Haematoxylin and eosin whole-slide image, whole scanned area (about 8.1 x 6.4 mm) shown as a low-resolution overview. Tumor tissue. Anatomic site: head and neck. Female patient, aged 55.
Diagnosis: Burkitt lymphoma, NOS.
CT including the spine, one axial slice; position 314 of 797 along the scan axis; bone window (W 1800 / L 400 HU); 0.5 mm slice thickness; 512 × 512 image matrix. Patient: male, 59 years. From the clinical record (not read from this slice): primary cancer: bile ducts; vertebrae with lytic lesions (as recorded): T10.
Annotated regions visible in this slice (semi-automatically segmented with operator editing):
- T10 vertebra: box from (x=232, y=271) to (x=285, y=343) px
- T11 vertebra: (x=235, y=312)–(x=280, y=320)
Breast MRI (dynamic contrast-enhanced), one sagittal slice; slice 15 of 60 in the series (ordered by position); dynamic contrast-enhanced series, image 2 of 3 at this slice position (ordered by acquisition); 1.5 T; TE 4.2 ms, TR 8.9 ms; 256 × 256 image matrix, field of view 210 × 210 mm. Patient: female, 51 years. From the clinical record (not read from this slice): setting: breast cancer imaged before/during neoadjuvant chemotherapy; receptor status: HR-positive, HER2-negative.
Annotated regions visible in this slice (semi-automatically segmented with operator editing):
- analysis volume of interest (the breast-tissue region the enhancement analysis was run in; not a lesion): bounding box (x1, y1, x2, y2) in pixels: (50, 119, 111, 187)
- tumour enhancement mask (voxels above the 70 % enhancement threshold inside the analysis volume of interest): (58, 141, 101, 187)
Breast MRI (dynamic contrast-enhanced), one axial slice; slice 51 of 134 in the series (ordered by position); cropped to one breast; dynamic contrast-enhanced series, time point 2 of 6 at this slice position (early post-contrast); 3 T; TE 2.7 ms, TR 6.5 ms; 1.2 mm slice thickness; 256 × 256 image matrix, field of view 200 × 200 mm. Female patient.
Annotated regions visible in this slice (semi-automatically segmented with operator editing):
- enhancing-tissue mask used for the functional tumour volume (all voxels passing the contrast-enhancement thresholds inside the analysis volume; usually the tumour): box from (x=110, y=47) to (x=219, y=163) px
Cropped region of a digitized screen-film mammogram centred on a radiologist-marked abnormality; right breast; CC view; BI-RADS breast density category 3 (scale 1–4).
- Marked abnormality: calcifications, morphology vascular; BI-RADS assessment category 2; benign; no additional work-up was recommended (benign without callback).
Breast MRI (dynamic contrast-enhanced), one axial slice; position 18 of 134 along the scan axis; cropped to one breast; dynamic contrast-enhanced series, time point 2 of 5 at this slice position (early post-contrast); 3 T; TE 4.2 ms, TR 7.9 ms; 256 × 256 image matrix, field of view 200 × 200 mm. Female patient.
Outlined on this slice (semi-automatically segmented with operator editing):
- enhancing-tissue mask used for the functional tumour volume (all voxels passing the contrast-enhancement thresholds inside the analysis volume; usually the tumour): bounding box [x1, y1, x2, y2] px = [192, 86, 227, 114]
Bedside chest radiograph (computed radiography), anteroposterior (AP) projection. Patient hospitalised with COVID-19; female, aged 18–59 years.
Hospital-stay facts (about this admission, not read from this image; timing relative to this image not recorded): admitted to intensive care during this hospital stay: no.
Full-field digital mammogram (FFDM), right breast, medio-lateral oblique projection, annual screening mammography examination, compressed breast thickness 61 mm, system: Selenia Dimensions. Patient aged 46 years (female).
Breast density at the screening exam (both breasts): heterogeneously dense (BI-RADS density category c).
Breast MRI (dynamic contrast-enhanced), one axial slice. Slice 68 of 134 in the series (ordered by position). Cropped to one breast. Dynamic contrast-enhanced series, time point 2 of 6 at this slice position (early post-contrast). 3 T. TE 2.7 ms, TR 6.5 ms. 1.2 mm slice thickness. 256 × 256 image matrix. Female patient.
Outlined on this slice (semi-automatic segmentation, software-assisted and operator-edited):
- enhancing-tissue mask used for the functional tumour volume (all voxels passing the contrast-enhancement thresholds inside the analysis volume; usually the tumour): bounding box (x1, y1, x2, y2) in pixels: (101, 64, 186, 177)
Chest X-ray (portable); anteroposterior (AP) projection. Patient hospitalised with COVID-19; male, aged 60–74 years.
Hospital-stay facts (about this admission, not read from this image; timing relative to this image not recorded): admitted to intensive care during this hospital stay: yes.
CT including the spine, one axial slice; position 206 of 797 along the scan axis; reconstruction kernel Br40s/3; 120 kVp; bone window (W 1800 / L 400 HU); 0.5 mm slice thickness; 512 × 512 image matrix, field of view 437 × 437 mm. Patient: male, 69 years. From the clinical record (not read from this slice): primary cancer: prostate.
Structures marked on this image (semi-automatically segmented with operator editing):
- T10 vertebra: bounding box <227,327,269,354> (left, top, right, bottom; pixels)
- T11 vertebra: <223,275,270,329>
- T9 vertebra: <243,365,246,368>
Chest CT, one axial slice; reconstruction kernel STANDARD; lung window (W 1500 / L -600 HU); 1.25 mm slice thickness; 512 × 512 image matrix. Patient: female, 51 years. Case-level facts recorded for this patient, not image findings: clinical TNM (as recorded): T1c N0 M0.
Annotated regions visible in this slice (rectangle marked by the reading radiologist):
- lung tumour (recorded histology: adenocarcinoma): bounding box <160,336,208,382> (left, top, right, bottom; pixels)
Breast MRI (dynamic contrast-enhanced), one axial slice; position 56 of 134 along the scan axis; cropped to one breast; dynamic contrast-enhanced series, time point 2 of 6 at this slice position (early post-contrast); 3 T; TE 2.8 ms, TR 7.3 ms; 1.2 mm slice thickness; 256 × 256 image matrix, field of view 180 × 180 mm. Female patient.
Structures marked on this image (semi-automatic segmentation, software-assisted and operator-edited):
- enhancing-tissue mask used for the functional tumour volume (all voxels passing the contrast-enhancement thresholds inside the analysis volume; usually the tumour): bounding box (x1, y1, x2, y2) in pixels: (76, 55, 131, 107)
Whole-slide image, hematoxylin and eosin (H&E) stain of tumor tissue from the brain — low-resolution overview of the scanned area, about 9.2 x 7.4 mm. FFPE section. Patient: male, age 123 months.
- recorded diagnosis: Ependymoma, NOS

#### Problem statement
Write down, word for word, the lines above from the one containing "Structures marked on this image (semi-automatically" through the one containing "image (semi-automatic segmentation, software-assisted", both ends included.

#### Reply
Structures marked on this image (semi-automatically segmented with operator editing):
- T10 vertebra: bounding box <227,327,269,354> (left, top, right, bottom; pixels)
- T11 vertebra: <223,275,270,329>
- T9 vertebra: <243,365,246,368>
Chest CT, one axial slice; reconstruction kernel STANDARD; lung window (W 1500 / L -600 HU); 1.25 mm slice thickness; 512 × 512 image matrix. Patient: female, 51 years. Case-level facts recorded for this patient, not image findings: clinical TNM (as recorded): T1c N0 M0.
Annotated regions visible in this slice (rectangle marked by the reading radiologist):
- lung tumour (recorded histology: adenocarcinoma): bounding box <160,336,208,382> (left, top, right, bottom; pixels)
Breast MRI (dynamic contrast-enhanced), one axial slice; position 56 of 134 along the scan axis; cropped to one breast; dynamic contrast-enhanced series, time point 2 of 6 at this slice position (early post-contrast); 3 T; TE 2.8 ms, TR 7.3 ms; 1.2 mm slice thickness; 256 × 256 image matrix, field of view 180 × 180 mm. Female patient.
Structures marked on this image (semi-automatic segmentation, software-assisted and operator-edited):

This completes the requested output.